Knight Capital illustre la même mécanique à une échelle extrême. L’incident ne venait pas d’une mauvaise opinion sur la direction du marché. Le système exécutait des ordres que l’entreprise ne souhaitait pas envoyer. L’autorité opérationnelle avait été confiée à un processus qui ne pouvait pas reconnaître seul que son comportement était anormal.
Quatre contrôles avant chaque approbation
Une porte d’approbation ne sert que si le contrôle suit des règles explicites. Cliquer sur « approuver » par habitude transforme le garde-fou en formalité.
Avant chaque ordre, vérifiez quatre éléments:
- La perte prévue en euros. Un pourcentage abstrait devient plus concret lorsqu’il est traduit dans la devise du compte.
- La taille par rapport au capital.
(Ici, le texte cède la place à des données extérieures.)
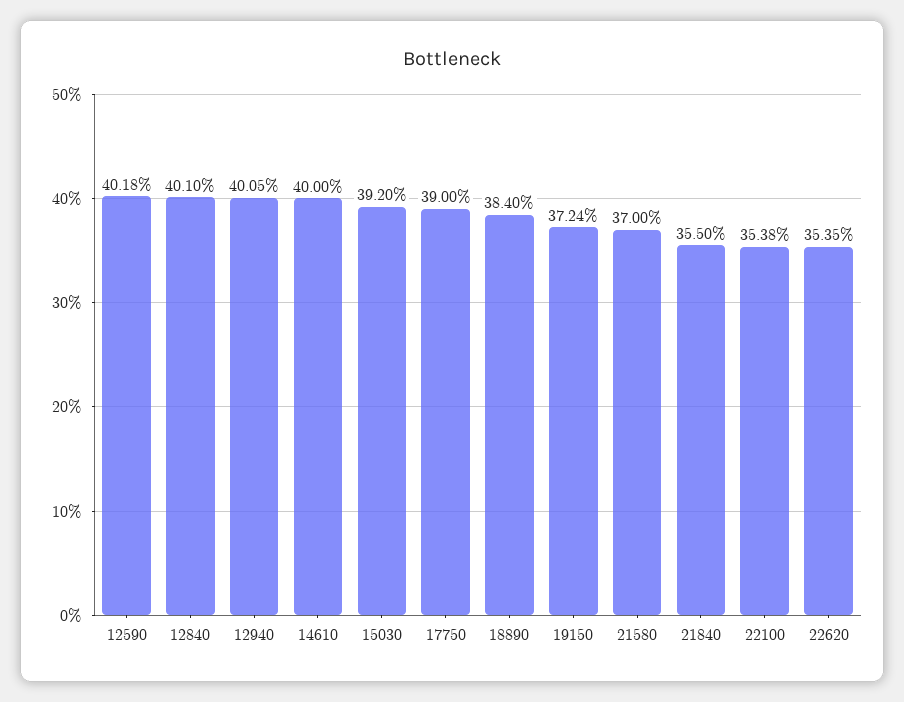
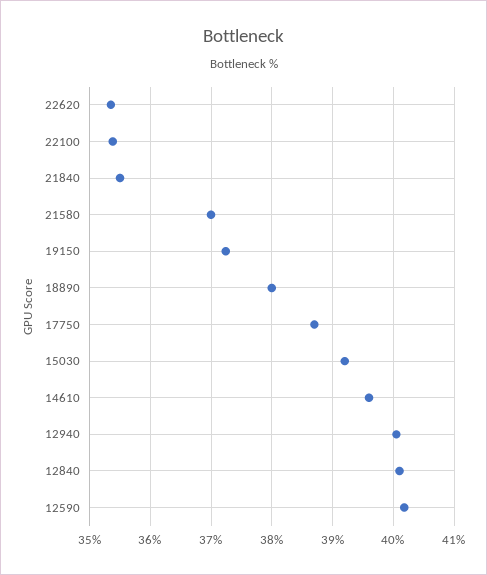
  {
    "12590": 40.18,
    "12840": 40.1,
    "12940": 40.05,
-   "14610": 40,
+   "14610": 39.6,
    "15030": 39.2,
-   "17750": 39,
+   "17750": 38.7,
-   "18890": 38.4,
+   "18890": 38,
    "19150": 37.24,
    "21580": 37,
    "21840": 35.5,
    "22100": 35.38,
    "22620": 35.35
  }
Une bonne configuration peut devenir une mauvaise transaction lorsque la position est trop grande.
- Le scénario d’invalidation. Notez le prix ou la condition qui indique que l’hypothèse ne tient plus.
- Les conditions d’exécution. Le spread, la liquidité et le glissement possible peuvent modifier le risque réel, surtout sur certains cryptoactifs ou titres peu échangés.
Consignez ensuite la décision dans un journal: signal reçu, ordre approuvé ou refusé, raison, risque prévu et résultat. Après plusieurs dizaines de décisions, ce journal permet de comparer les performances du modèle avec celles du processus complet. Il montre aussi si vous approuvez davantage après une série de gains, un comportement qui peut annoncer un relâchement de la discipline.
Mesurer le contrôle, pas seulement les prédictions
L’évaluation d’un assistant de trading devrait inclure le taux d’approbation, les motifs de refus, l’écart entre perte prévue et perte réelle, ainsi que le drawdown maximal. Ces mesures répondent à une question plus utile que « combien de signaux étaient corrects? »: combien de risque le système a-t-il réellement introduit dans le compte?
Chez TraderCoach, Nokware génère et met les signaux en attente. Une personne conserve la décision finale sur chaque ordre. Cette architecture ne supprime ni l’incertitude, ni les pertes, ni les écarts d’exécution. Elle empêche simplement l’IA de transformer seule une analyse en position réelle.
Knight Capital n’a pas disposé d’une pause efficace pendant les 45 minutes qui ont compté. Pour un trader particulier, la leçon tient en une règle: avant de mesurer la précision d’un système, vérifiez qui peut engager votre capital.
Contenu éducatif, pas un conseil financier.